[DOCUMENT TEXT]:
^^^^^^^^

Hopefully this is the last time we'll be forced to post on this topic, but we're not holding our breath: now InformationWeek -- which quoted an Apple executive this morning
stating the polar opposite -- is reporting that Sun's ZFS file system IS in fact included in Leopard, albeit with a number of huge caveats. According to a company spokesperson seeking to clear up Brian Croll's "misstatement," while HFS+ continues to be the primary system used in OS X, ZFS has been coded in as a latent, "read-only option available from the command line." An IW reader claims to have accessed the system through Disk Utility's Erase menu, and states that "ZFS is only available on non-boot drives on Sun systems, so this is also the case for Leopard" -- seemingly reinforcing Croll's later assertion that Apple is really only "exploring it as a file system option for high-end storage systems with really large storage." So there you have it: Sun's Jonathan Schwartz
wasn't pulling our leg after all, even if ZFS fanboys won't be pleased with the (presumably) final word on this.
Reader Comments (Page 1 of 1)
Robert @ Jun 13th 2007 1:42AM
Hooray much?
By the sound of it, there won't be too much of an appicable use of ZFS...
Go HFS+!
John Akin @ Jun 13th 2007 1:50AM
It uses it, but it doesn't inhale.
Smiler @ Jun 13th 2007 2:12AM
Perhaps it's being explored as an option of Leopard Server?
ct @ Jun 13th 2007 3:50AM
Man that guy has got to lose the ponytail.. I just can't even think of Sun or see their logo without thinking of the horror of that gross-out. Just cut it, dude, and take your place in normalcy.
neondiet @ Jun 13th 2007 4:05AM
I'm astonished that anyone seriously considered ZFS could be a contender for Leopards default (system disk) filesystem. New, untried, untested filesystems are always buggy at the start. And by their nature sometimes those bugs can be very nasty because it's your data they affect. Apple would have been stark raving bonkers to have attempted to use ZFS as the default f/s today; no matter how stable it appears in the lab. They're doing the right thing. They will take their time; let people use it as a technology preview, then enable it as a fully functional data-only filesystem. In my experience I would expect ZFS to be mature enough of OS X (tested, debugged, patched) and ready as a default boot filesystem about two years from now, at the earliest.

^^^^^^^^

[DATASET CONTENT]:
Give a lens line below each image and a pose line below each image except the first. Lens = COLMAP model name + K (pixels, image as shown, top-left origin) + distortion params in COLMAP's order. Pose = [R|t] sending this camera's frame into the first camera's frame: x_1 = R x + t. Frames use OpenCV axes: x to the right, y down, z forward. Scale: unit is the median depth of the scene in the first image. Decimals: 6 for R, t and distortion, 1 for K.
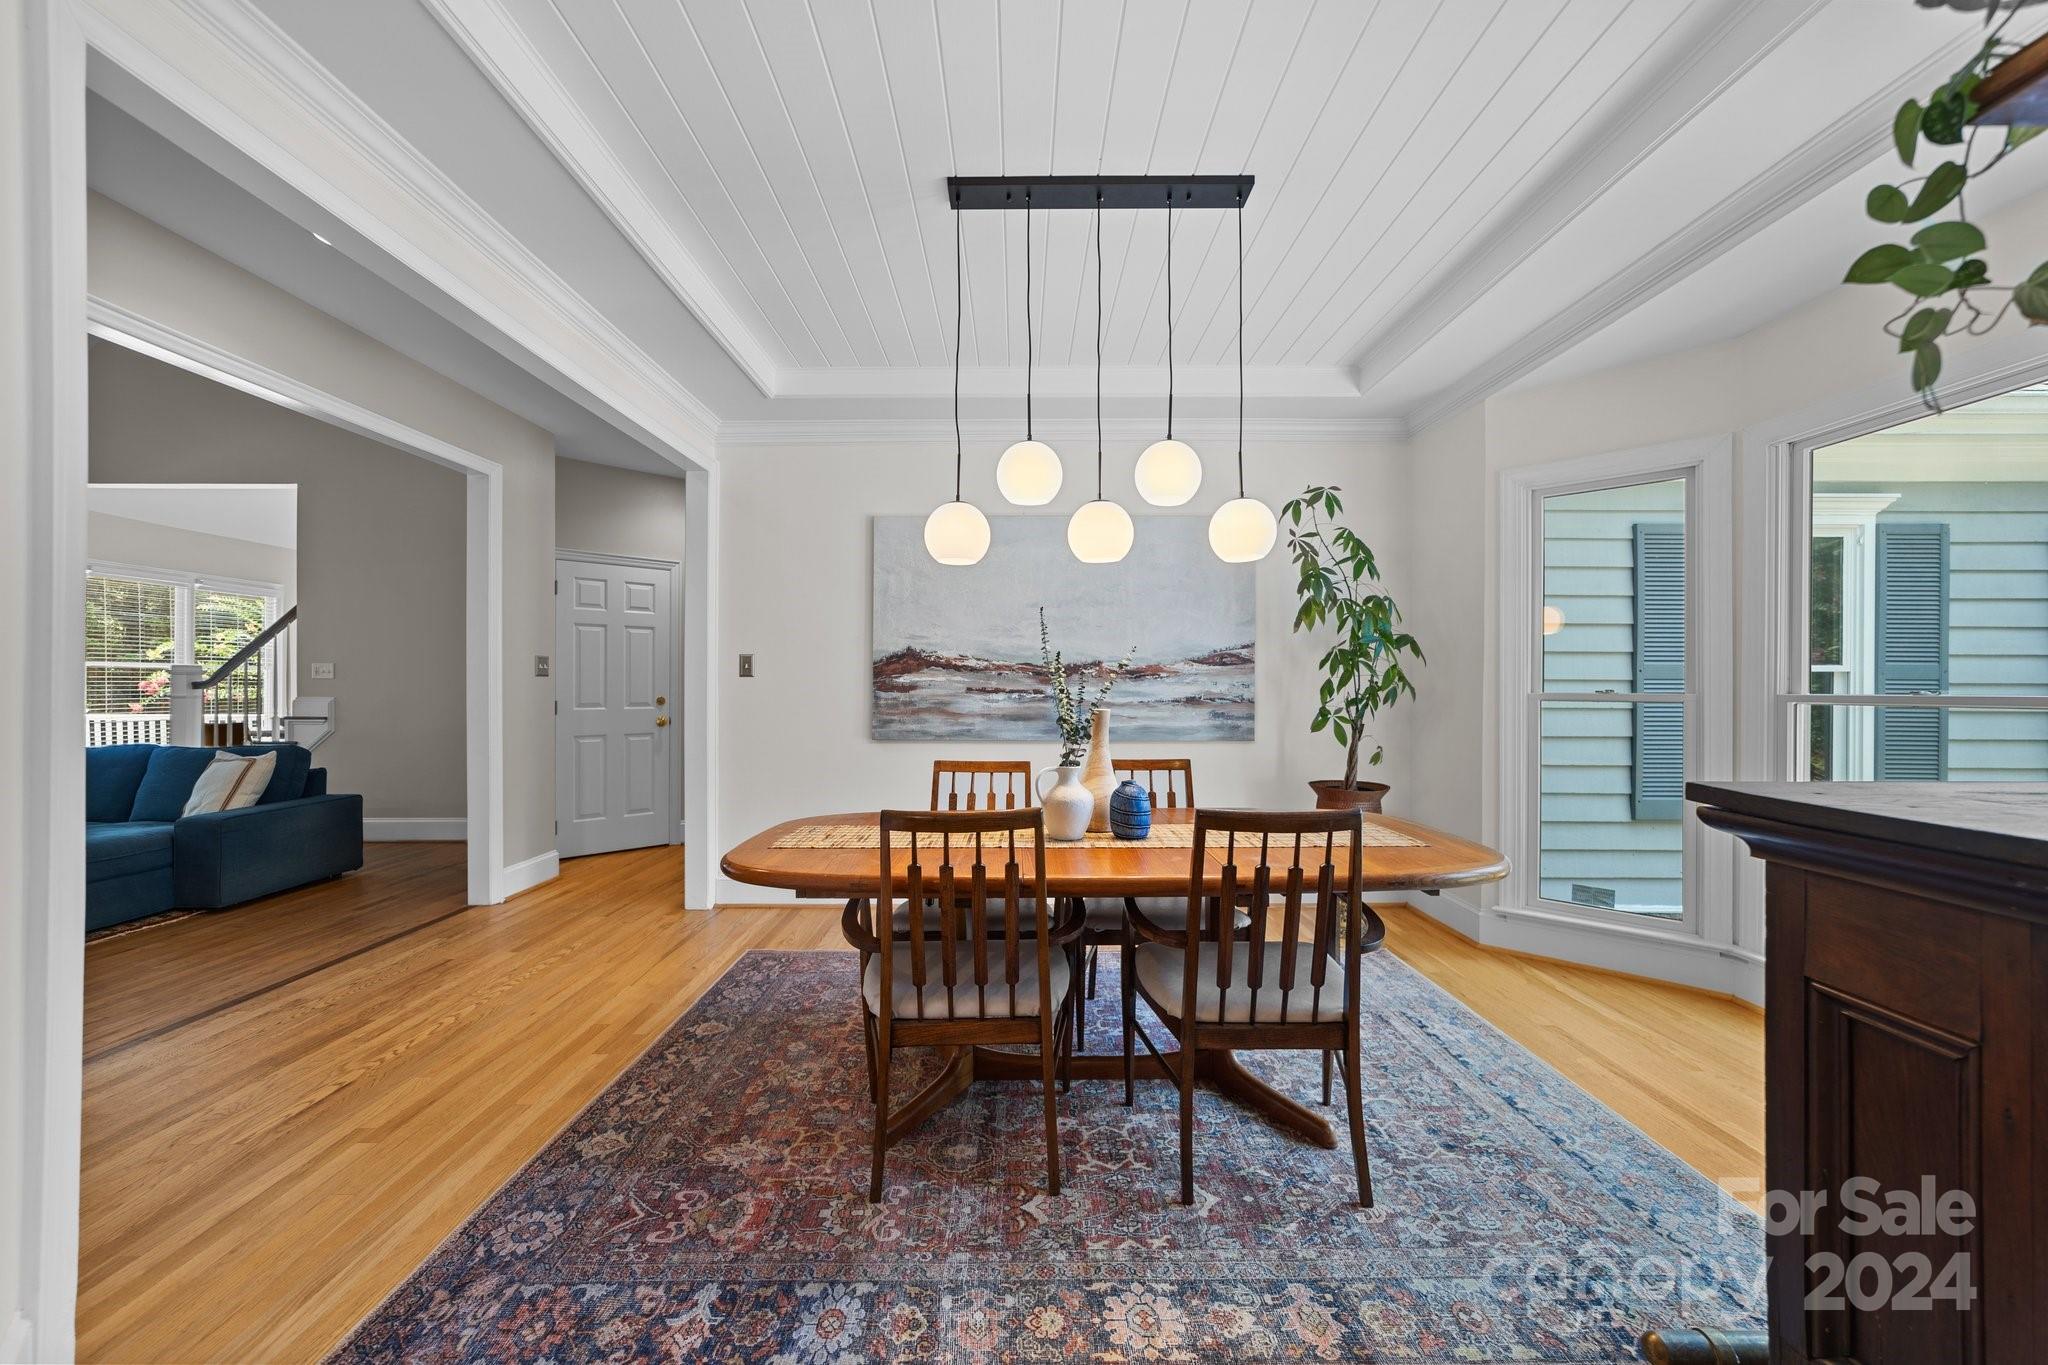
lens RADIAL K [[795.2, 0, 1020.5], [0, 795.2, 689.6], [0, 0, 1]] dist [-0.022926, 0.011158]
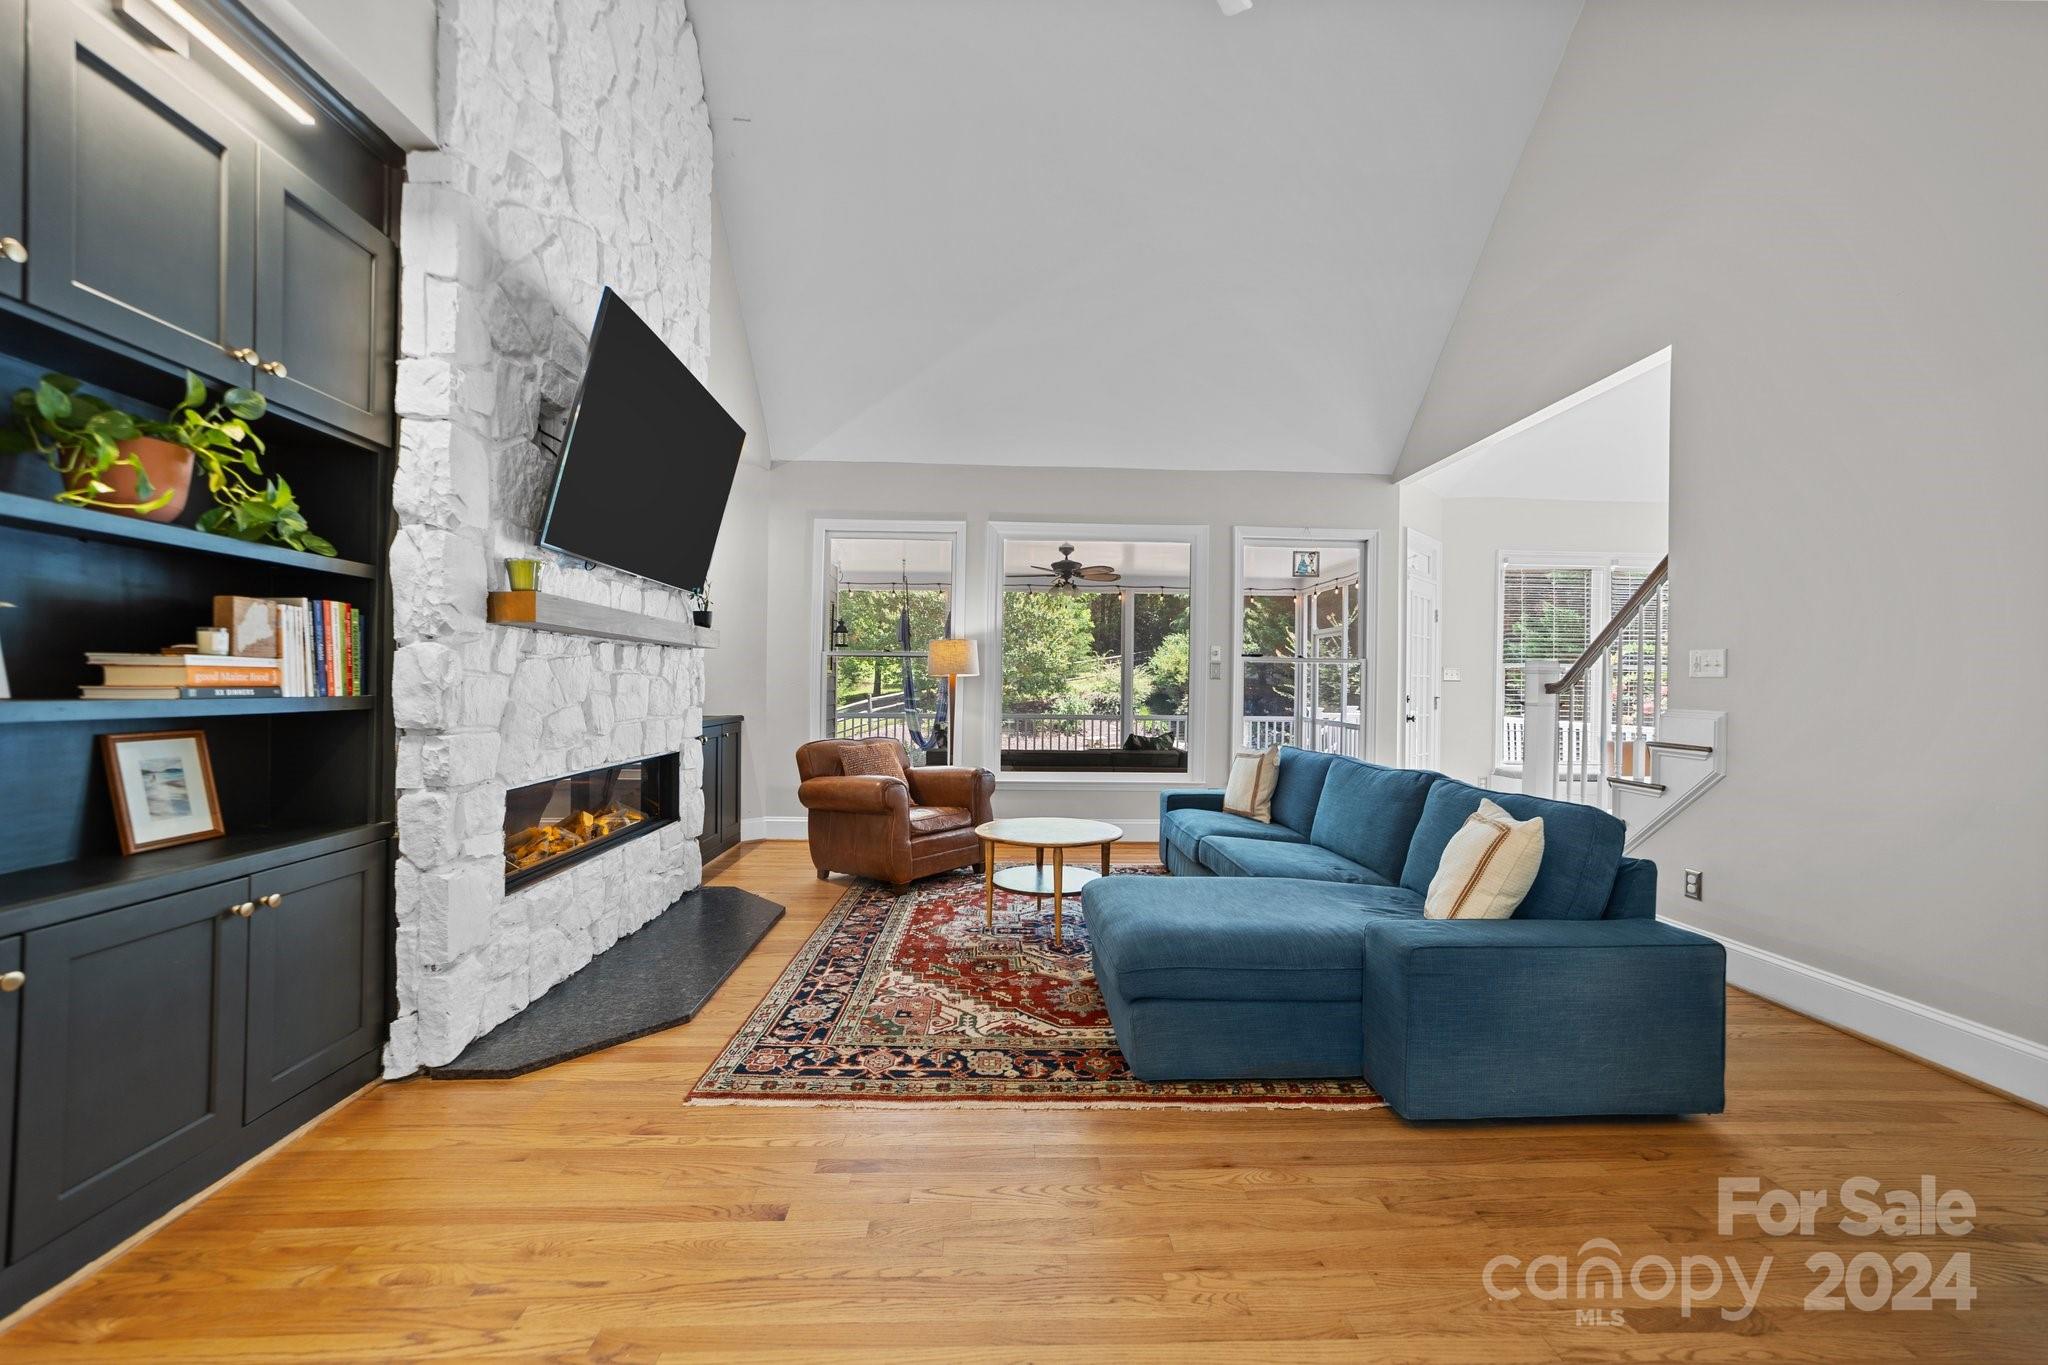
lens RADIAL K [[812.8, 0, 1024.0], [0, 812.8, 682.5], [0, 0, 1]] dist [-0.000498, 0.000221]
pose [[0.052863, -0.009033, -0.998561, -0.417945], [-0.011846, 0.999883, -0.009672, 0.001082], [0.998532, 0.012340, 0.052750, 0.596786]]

^^^^^^^^

[PROBLEM TO SOLVE]: In the post about ZFS in Leopard, how does the company spokesperson describe the way ZFS is available? The material has no connection to the post about ZFS in Leopard.

[WRITTEN SOLUTION]: As a latent, read-only option available from the command line.